Financial Accountant
and CFO
When we learnt of the 15.5% rates increase, which took effect on the 1st of July this year, many of us in Hamilton’s business community, braced ourselves.
It wasn’t easy to swallow, and it led us to question what is going on in Council and why their budgets and financial forecasts are so wrong.
However, nothing, absolutely nothing, prepared us for an email from Council that arrived last week - a staggering 49.98% increase to our rates bill.
Our group runs our business units from properties we own, mainly industrial properties.We have 9 business units, working at 11 different sites.
We employ locals. We support families. We invest in Hamilton.
Now, we are being punished for it.
Our story is not unique. Right now, countless Hamilton businesses are facing the same gut-punch.
At a time when confidence is low, customers are tightening their belts, and economic headwinds are intensifying, this hike is not just unsustainable - it’s unjust.
The large rate hikes all stem from the 15.5% increase and latest round of property revaluations. The last revaluations were in 2021 and a lot has changed since then leading to far higher valuations in 2025.
Industrial land, like much of what we own, has soared in value due to scarce supply.
Council is of course, in part responsible for the scarcity of supply.
The latest valuations may look good on paper - but it doesn’t put cash in the bank.
We don’t make50% more income than last year. We can't just raise our prices 50% either. If we did, it would trigger a supply chain reaction that would see inflation rise and everyday items, like a 500g block of butter, costing as much as $20.
This impact of the revaluations will not stop just with businesses.
Renters,already squeezed by cost-of-living pressures, will feel this next.
As rates surge, landlords will be forced to pass on at least some of that cost. There is no avoiding it. That means higher rents, more housing insecurity, and more young families struggling to keep a roof over their heads and food on their tables.
The spike in rates is magnified by a decision Hamilton City Council made back in 2014 to change its rating system from one based on land value to one based on capital value.

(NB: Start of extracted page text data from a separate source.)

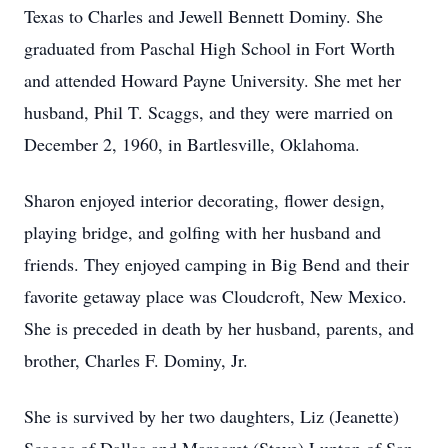
Texas to Charles and Jewell Bennett Dominy. She
graduated from Paschal High School in Fort Worth
and attended Howard Payne University. She met her
husband, Phil T. Scaggs, and they were married on
December 2, 1960, in Bartlesville, Oklahoma.
Sharon enjoyed interior decorating, flower design,
playing bridge, and golfing with her husband and
friends. They enjoyed camping in Big Bend and their
favorite getaway place was Cloudcroft, New Mexico.
She is preceded in death by her husband, parents, and
brother, Charles F. Dominy, Jr.
She is survived by her two daughters, Liz (Jeanette)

This change,which took effect in the 2015/16 year and was phased in over ten years, was made despite strong public opposition.
A clear majority of submissions supported a valuation system based on land values, a more stable and progressive method of determining a property’s value.
Under the land value system, rates are calculated based solely on the value of the land,not the buildings on it.
This rewarded property improvement and was seen as more equitable for those who reinvested in their sites. The capital value system, by contrast, includes the value of improvements like buildings, meaning the more you invest, the more you pay.
Now, with an almost 50% rate increase, we can see why Council flouted popular opinion and pushed ahead with capital value based valuations.
Proponents of capital value argue it better reflects the services a property uses and provides a broader base for revenue.
Critics point out that it discourages development, penalises investment, and hits hardest where people and businesses are most productive. In times of revaluation volatility, it becomes downright punitive.
Homeowners are feeling it too.
People assume if their house value drops, their rates will go down. That is almost never true.
If your property hasn’t dropped faster as others around you, your rates may still rise.
It is confusing, it is disheartening, and worst of all it lacks common sense.
Our group of companies has always believed in giving people a second chance.
We’ve employed ex-prisoners, young people with no qualifications, migrants, and skilled tradespeople alike.
We’ve offered stability and hope to many who needed it, but this rates burden forces us to reassess everything we do.
Growth plans are now shelved. New jobs will not be created. The very people we’d hoped to uplift might be left behind.
What of our youth?
What future are we building for them when the cost of doing business - and of simply living here - keeps spiralling?
They’ll leave. They already are. Better wages, lower living costs, more stability-Australia is looking increasingly attractive. That should terrify us all.
When you get your rates bill this month, check it carefully.
We understand that valuation firm, Opteon from a desk in Melbourne, Australia, completed the recent revaluations.
A couple of our valuations seem far too high and we are contesting them.
This is a simple process and we urge you to do the same if you are unhappy with the valuations you receive.
To lodge an objection to your valuation simply go to the Objection Portal on the Council’s web site and select “Revaluation Objection”, then “lodge objection”.
From there you enter your property details, your name and address etc, the reasons for your objection and some justification of those reasons.
After that,you confirm you are not a robot and submit the objection.
We wish you luck with any objections you lodge!
PS – If you fail the “I’m not a robot” question, there could be a job at Council waiting for you!